_What you have to do_.
Copy every line of the records below verbatim, keeping the original order, spelling, and characters.

=== Begin Enclosure ===

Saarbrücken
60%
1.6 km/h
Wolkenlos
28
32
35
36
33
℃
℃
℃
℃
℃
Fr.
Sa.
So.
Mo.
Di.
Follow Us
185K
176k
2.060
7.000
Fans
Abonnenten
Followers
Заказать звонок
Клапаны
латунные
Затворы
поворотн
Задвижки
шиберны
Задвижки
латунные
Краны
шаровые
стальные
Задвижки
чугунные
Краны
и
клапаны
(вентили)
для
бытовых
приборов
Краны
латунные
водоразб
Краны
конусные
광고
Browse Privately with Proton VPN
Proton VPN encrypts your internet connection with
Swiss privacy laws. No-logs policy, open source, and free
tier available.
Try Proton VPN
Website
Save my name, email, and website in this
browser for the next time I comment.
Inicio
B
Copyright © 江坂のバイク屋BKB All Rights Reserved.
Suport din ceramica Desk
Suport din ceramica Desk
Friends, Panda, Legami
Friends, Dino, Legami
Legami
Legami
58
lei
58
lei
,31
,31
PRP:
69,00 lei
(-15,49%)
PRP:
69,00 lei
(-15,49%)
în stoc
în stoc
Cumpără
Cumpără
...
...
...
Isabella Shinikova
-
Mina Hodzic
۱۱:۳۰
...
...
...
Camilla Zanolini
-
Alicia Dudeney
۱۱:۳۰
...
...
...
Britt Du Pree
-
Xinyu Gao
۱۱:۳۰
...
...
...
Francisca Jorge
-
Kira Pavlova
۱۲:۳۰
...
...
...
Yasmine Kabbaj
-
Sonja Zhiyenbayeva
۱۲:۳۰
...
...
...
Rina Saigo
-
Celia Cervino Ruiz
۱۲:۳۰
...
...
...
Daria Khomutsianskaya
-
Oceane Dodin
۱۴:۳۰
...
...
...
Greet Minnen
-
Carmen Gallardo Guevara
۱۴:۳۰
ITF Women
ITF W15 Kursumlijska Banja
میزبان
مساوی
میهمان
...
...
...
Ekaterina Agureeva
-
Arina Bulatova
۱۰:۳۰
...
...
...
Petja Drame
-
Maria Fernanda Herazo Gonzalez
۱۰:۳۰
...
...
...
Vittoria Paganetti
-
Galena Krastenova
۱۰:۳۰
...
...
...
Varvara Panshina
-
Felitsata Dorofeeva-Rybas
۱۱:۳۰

=== End Enclosure ===

_Written solution_.
Saarbrücken
60%
1.6 km/h
Wolkenlos
28
32
35
36
33
℃
℃
℃
℃
℃
Fr.
Sa.
So.
Mo.
Di.
Follow Us
185K
176k
2.060
7.000
Fans
Abonnenten
Followers
Заказать звонок
Клапаны
латунные
Затворы
поворотн
Задвижки
шиберны
Задвижки
латунные
Краны
шаровые
стальные
Задвижки
чугунные
Краны
и
клапаны
(вентили)
для
бытовых
приборов
Краны
латунные
водоразб
Краны
конусные
광고
Browse Privately with Proton VPN
Proton VPN encrypts your internet connection with
Swiss privacy laws. No-logs policy, open source, and free
tier available.
Try Proton VPN
Website
Save my name, email, and website in this
browser for the next time I comment.
Inicio
B
Copyright © 江坂のバイク屋BKB All Rights Reserved.
Suport din ceramica Desk
Suport din ceramica Desk
Friends, Panda, Legami
Friends, Dino, Legami
Legami
Legami
58
lei
58
lei
,31
,31
PRP:
69,00 lei
(-15,49%)
PRP:
69,00 lei
(-15,49%)
în stoc
în stoc
Cumpără
Cumpără
...
...
...
Isabella Shinikova
-
Mina Hodzic
۱۱:۳۰
...
...
...
Camilla Zanolini
-
Alicia Dudeney
۱۱:۳۰
...
...
...
Britt Du Pree
-
Xinyu Gao
۱۱:۳۰
...
...
...
Francisca Jorge
-
Kira Pavlova
۱۲:۳۰
...
...
...
Yasmine Kabbaj
-
Sonja Zhiyenbayeva
۱۲:۳۰
...
...
...
Rina Saigo
-
Celia Cervino Ruiz
۱۲:۳۰
...
...
...
Daria Khomutsianskaya
-
Oceane Dodin
۱۴:۳۰
...
...
...
Greet Minnen
-
Carmen Gallardo Guevara
۱۴:۳۰
ITF Women
ITF W15 Kursumlijska Banja
میزبان
مساوی
میهمان
...
...
...
Ekaterina Agureeva
-
Arina Bulatova
۱۰:۳۰
...
...
...
Petja Drame
-
Maria Fernanda Herazo Gonzalez
۱۰:۳۰
...
...
...
Vittoria Paganetti
-
Galena Krastenova
۱۰:۳۰
...
...
...
Varvara Panshina
-
Felitsata Dorofeeva-Rybas
۱۱:۳۰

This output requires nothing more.